* _SELECTED EXTRACT_:
========================
# Tubes to pouch with number 32 bands



## Toddy (Oct 2, 2011)

Ok guys as we have a few ways to tie a pouch on I thought I'd post what I do. Just for other options really.


----------



## Tex-Shooter (Dec 17, 2009)

If you have fliers it will probablity be the rubber tie at the pouch. -- Tex


----------



## Dayhiker (Mar 13, 2010)

Very nice video Toddy. With my old hands I'd never be able to do it like that, but you made it clear and simple.


----------



## Toddy (Oct 2, 2011)

Tex-Shooter said:


> If you have fliers it will probablity be the rubber tie at the pouch. -- Tex


Can you explain that please?


----------



## jsbelljr83 (Dec 29, 2012)

I got some locking forceps off eBay, 2 straight nose and 2 curved, sure helps.


----------



## Tex-Shooter (Dec 17, 2009)

When we run bench test all rubber ties at the pouch caused fliers. It varies with the individual, from very bad to just noticeable. If you mean what is a flier, it is a occasional shot off of the point of impact. It can be caused by other things as well and is too numerous to go into. When testing I have had a occasional shot miss the bull 3 or 4 feet from 20 meters with new texst bands that I was testing. I normally shoot about a 5 inch group free hand at 20 meters. -- Tex


----------
========================
* _WHAT TO DO_:
In the forum thread on tying tubes to a pouch, what group size does Tex-Shooter say he normally shoots freehand at 20 meters?

* _INPUT DATA_:
========================
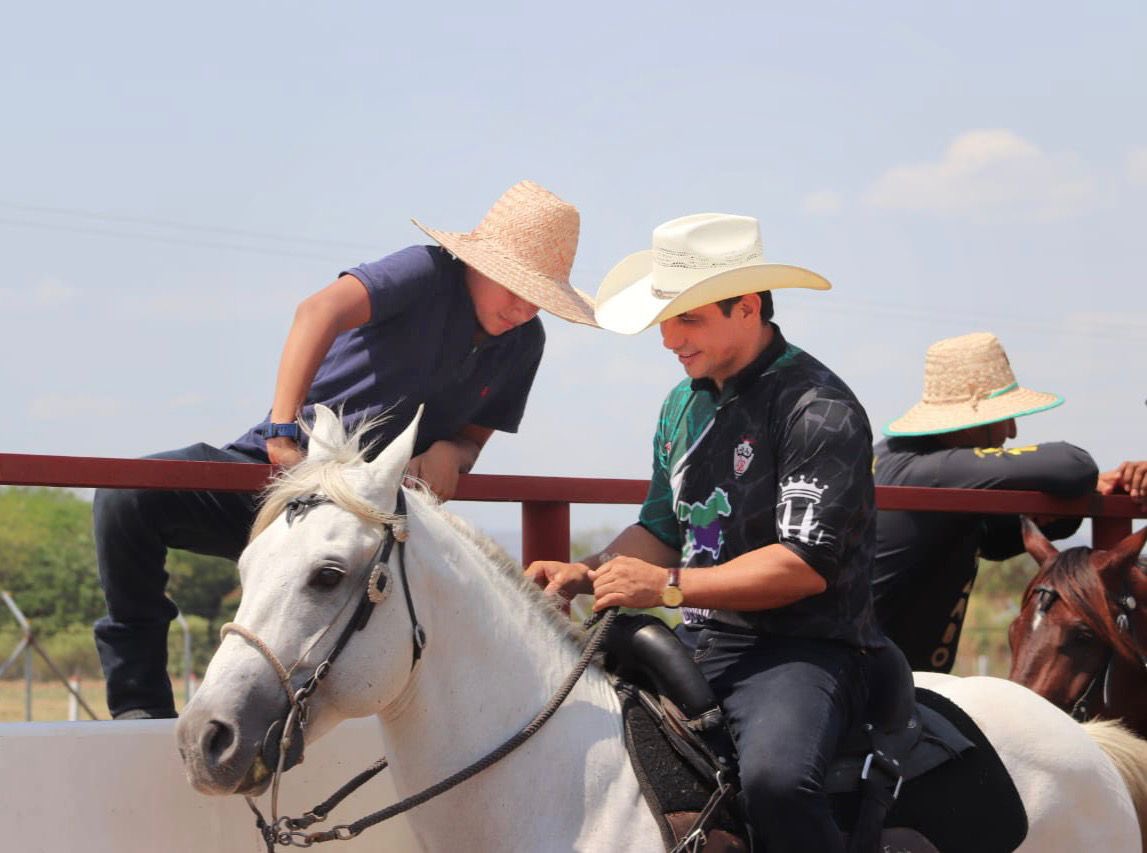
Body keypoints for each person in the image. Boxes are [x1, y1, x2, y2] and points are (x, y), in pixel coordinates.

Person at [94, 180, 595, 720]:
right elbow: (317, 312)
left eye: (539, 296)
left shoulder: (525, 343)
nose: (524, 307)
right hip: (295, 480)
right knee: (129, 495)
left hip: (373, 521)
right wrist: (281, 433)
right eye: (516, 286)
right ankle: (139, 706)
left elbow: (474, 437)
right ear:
========================
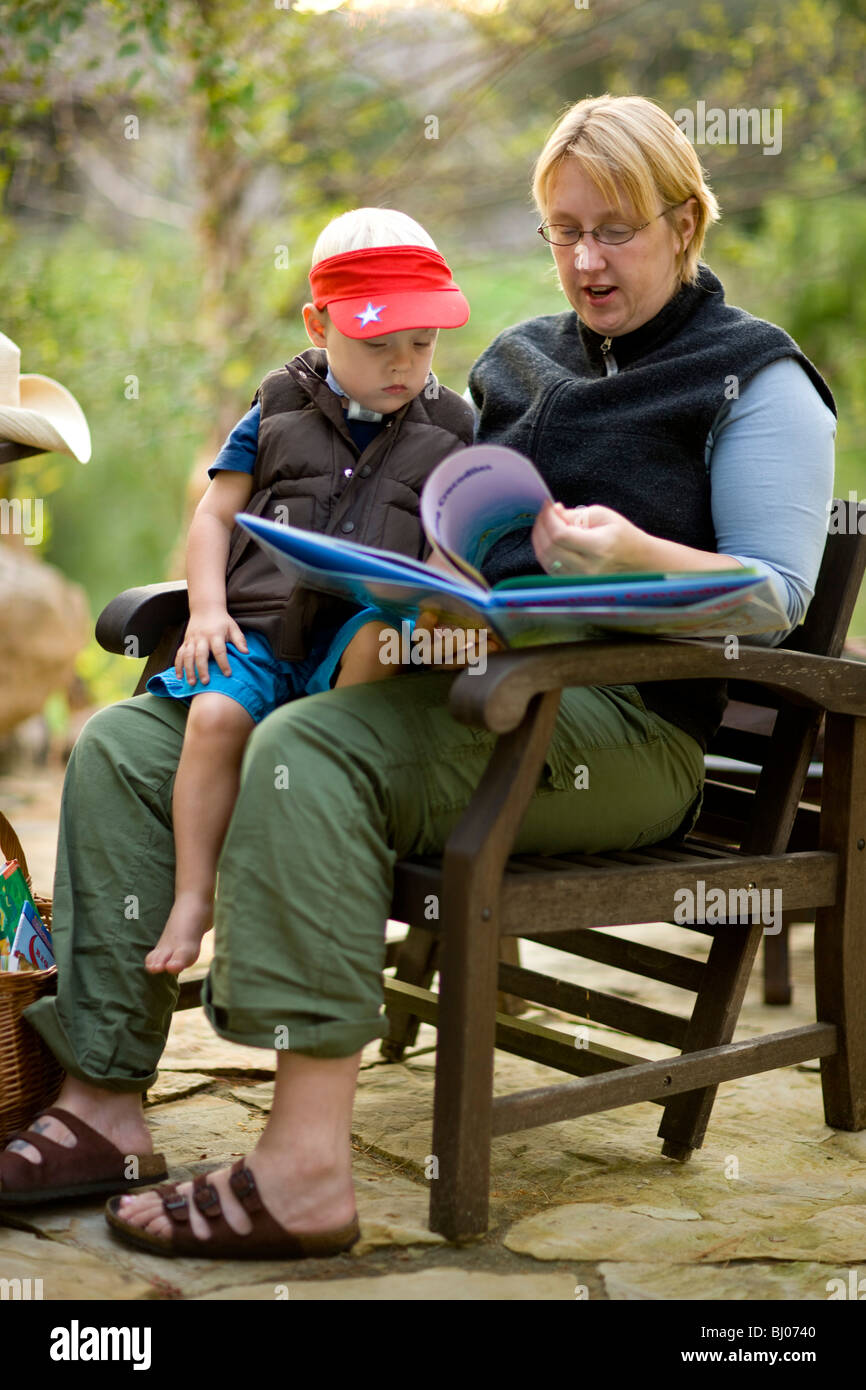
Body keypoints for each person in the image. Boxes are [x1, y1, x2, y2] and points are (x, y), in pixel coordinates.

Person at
========================
* _ANSWER FOR THIS EXERCISE_:
About a 5-inch group.